## [Provided passage]
=== Begin Enclosure ===

I went to a Church of Christ with Carl last night, and heard songs that I heard regularly during my first eighteen years, but hadn’t heard at all in the last forty. “This World Is Not My Home,” “Fairest Lord Jesus,” and “I’ll Fly Away” came back to me as clearly as if I had sung them yesterday. I was wrecked, absolutely wrecked, by memories of places and people from long ago and from the unparalleled beauty of the songs themselves. I tried valiantly to join in on hymn after hymn, but invariably lost it by the second line. I hid my tears as best I could, but that wasn’t very well, so I’m sure a lot of people wondered what kind of a vile sinner they had in their midst that Christ was working on him so.
The text was Romans 7, and Carl loaned me his leather-bound Bible—with Jesus’ words in red—so I could follow along. I immediately turned to Romans, and chuckled to think that most of my present-day friends would have to look for it in the table of contents. Come to think of it, Peggy would too. Eighteen years of Southern Baptist church services, revivals, Bible studies, Sunday Schools, Vacation Bible Schools, and mid-week prayer meetings; and through them all, she maintained her virginal ignorance of all things Christian. You’re really got to admire such strength of apathy. An ordinary person would have some tiny but flabby pore somewhere in her membranes that would admit at least a little knowledge through osmosis, but not Peggy. She knows scarcely more about Protestantism than she does about Islam, yet she is a far more ethical person than I ever so much as aspired to be. When someone tells me that you have to believe in God to live with integrity, I wonder how well they themselves would measure up against the woman I had the good fortune to marry.

=== End Enclosure ===

## [Tasks to carry out]
1. Name every kind of church gathering or program that the passage about the Church of Christ visit says Peggy sat through over eighteen years.
2. In the passage about the Church of Christ visit, why does the writer suppose that many people wondered "what kind of a vile sinner they had in their midst"? Answer in one to three sentences.
3. Pick up the essay about the Church of Christ service right after its final sentence and keep writing in the same voice.

## [Data extracts]
=== Begin Enclosure ===

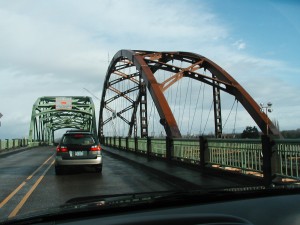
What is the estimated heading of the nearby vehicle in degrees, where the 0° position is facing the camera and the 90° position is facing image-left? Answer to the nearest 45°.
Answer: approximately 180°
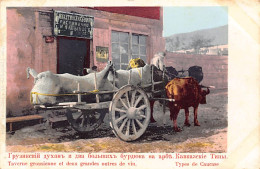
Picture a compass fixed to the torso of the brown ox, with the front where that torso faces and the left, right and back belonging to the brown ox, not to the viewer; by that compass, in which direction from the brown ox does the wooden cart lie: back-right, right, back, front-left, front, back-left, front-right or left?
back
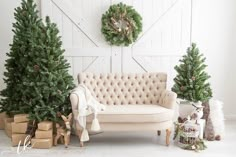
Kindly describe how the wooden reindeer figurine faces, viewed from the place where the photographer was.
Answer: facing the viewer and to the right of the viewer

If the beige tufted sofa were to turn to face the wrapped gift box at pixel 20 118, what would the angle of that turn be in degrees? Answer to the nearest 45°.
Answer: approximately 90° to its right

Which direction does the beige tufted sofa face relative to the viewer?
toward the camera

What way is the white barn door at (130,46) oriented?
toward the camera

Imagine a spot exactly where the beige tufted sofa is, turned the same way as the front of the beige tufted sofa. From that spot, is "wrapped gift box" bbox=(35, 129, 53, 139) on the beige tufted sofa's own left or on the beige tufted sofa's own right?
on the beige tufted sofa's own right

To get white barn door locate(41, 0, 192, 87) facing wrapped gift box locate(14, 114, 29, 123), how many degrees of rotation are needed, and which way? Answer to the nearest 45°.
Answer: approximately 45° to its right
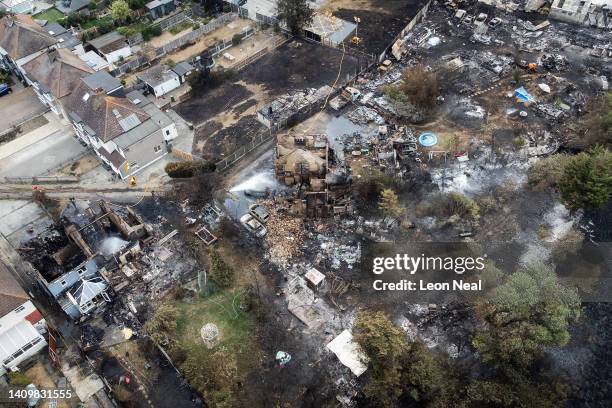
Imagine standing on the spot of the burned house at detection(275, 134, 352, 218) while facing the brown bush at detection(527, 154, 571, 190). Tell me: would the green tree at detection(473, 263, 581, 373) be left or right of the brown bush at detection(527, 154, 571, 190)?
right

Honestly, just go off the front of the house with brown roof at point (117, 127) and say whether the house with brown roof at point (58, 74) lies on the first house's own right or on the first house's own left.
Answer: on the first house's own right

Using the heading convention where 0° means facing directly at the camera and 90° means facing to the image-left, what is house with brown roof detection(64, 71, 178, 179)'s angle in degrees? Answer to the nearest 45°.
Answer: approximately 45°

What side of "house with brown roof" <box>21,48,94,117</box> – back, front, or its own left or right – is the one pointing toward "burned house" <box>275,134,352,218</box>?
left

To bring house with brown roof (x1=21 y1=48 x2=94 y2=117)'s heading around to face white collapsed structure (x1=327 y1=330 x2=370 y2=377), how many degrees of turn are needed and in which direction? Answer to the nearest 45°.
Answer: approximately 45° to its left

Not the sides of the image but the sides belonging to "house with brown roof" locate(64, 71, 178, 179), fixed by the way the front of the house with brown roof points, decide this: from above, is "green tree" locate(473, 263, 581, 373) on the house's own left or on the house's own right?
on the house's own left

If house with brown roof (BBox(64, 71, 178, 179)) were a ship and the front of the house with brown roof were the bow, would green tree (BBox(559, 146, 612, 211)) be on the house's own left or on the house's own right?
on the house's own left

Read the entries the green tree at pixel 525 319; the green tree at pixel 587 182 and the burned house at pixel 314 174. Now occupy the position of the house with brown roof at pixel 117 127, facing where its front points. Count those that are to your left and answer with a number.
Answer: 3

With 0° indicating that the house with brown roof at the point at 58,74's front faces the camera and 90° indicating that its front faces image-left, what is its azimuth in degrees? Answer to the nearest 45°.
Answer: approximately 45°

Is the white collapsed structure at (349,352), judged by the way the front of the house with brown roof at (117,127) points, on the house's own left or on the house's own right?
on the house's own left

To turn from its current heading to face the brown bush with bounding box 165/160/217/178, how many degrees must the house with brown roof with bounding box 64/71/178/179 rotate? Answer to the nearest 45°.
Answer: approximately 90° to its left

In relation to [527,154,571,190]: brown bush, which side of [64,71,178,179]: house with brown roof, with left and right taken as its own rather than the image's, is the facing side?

=== End Enclosure ===
=== Begin Enclosure ===

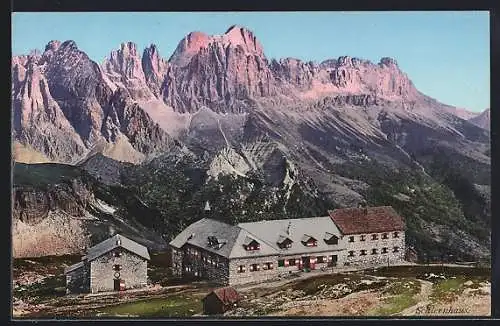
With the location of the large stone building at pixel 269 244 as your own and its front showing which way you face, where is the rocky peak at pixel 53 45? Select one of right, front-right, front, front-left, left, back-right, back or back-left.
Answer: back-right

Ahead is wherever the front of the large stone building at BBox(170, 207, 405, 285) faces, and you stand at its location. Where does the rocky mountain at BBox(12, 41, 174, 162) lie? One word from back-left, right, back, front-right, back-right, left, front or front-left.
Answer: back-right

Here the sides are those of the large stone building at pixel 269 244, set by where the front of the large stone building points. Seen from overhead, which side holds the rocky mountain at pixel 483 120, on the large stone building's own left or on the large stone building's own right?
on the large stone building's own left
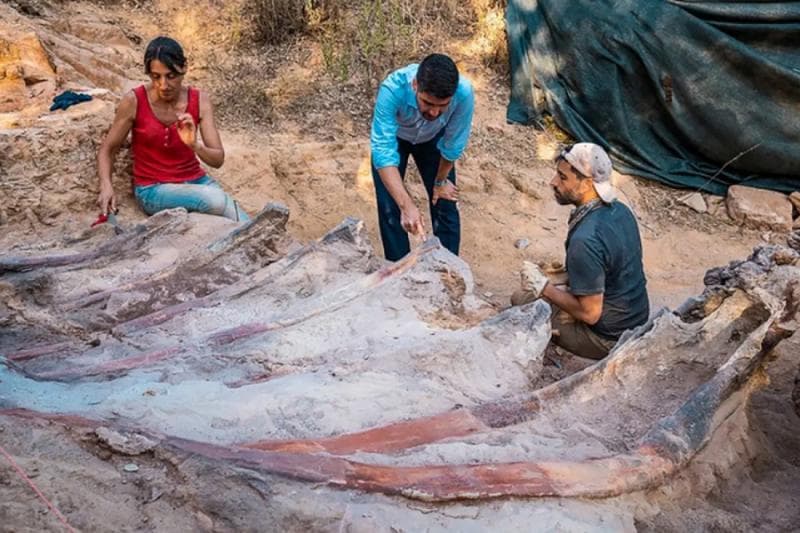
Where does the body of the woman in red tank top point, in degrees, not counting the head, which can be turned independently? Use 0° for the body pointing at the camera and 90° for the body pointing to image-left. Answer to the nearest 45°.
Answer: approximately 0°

=== End Enclosure ===
=== Begin Enclosure ===

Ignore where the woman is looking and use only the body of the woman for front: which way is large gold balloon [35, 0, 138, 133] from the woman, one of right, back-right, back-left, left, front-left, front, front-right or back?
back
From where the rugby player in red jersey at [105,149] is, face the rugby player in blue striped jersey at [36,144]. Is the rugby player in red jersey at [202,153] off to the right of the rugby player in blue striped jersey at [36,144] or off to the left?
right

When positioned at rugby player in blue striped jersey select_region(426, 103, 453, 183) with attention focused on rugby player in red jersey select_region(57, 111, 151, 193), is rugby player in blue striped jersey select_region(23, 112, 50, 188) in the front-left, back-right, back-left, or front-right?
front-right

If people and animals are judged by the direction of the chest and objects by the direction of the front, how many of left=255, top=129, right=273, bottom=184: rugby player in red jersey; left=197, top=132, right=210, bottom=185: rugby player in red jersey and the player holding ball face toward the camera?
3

=== End Enclosure ===

## [Task-by-task results]
1.
- Southern Baptist church services
- Revivals
- Bible studies
- Sunday Schools
- Vacation Bible Schools
- Mid-week prayer meetings

2. The old hymns overwhelmed the writer with memories of long-ago places and people and with their own beauty, so the writer wept during the singing. The writer tried to hide the tears but couldn't do it very well, so the people nearby saw the weeping and, the writer assumes, took it for a sinner being worked on by Christ.

3.
It wasn’t just the songs that hadn’t changed in the Church of Christ. As I looked around, I asked myself what might give the place away as being from 2007 rather than 1967. The balding preacher had a beard, I noted, and he didn’t wear a tie. Also, we were using a twentieth century version of the Bible, and there were two black people in the audience, one of whom was the preacher’s wife. Now, that was really different, but everything else was pretty much the same. The women still couldn’t ask questions or make announcements much less preach; the music was still a cappella; stacks of metal trays still held tiny communion glasses; there was still a baptismal pool in a three-sided room behind the pulpit; and there was still an invitational hymn after the sermon.
I thought it a wonder that the Church of Christ can have no governing body beyond the individual congregation, yet remain so nearly uniform across time and space. Then it struck me that maybe the lack of a governing body is the reason for their uniformity. Governing bodies usually become the object of partisan struggle with the party that wins forcing the party that loses to either go along or get out. Because the Church of Christ lacks a governing body, there can be no large-scale struggle and therefore no mass exodus. Instead of stifling revolutions, centralized governments make them all but inevitable.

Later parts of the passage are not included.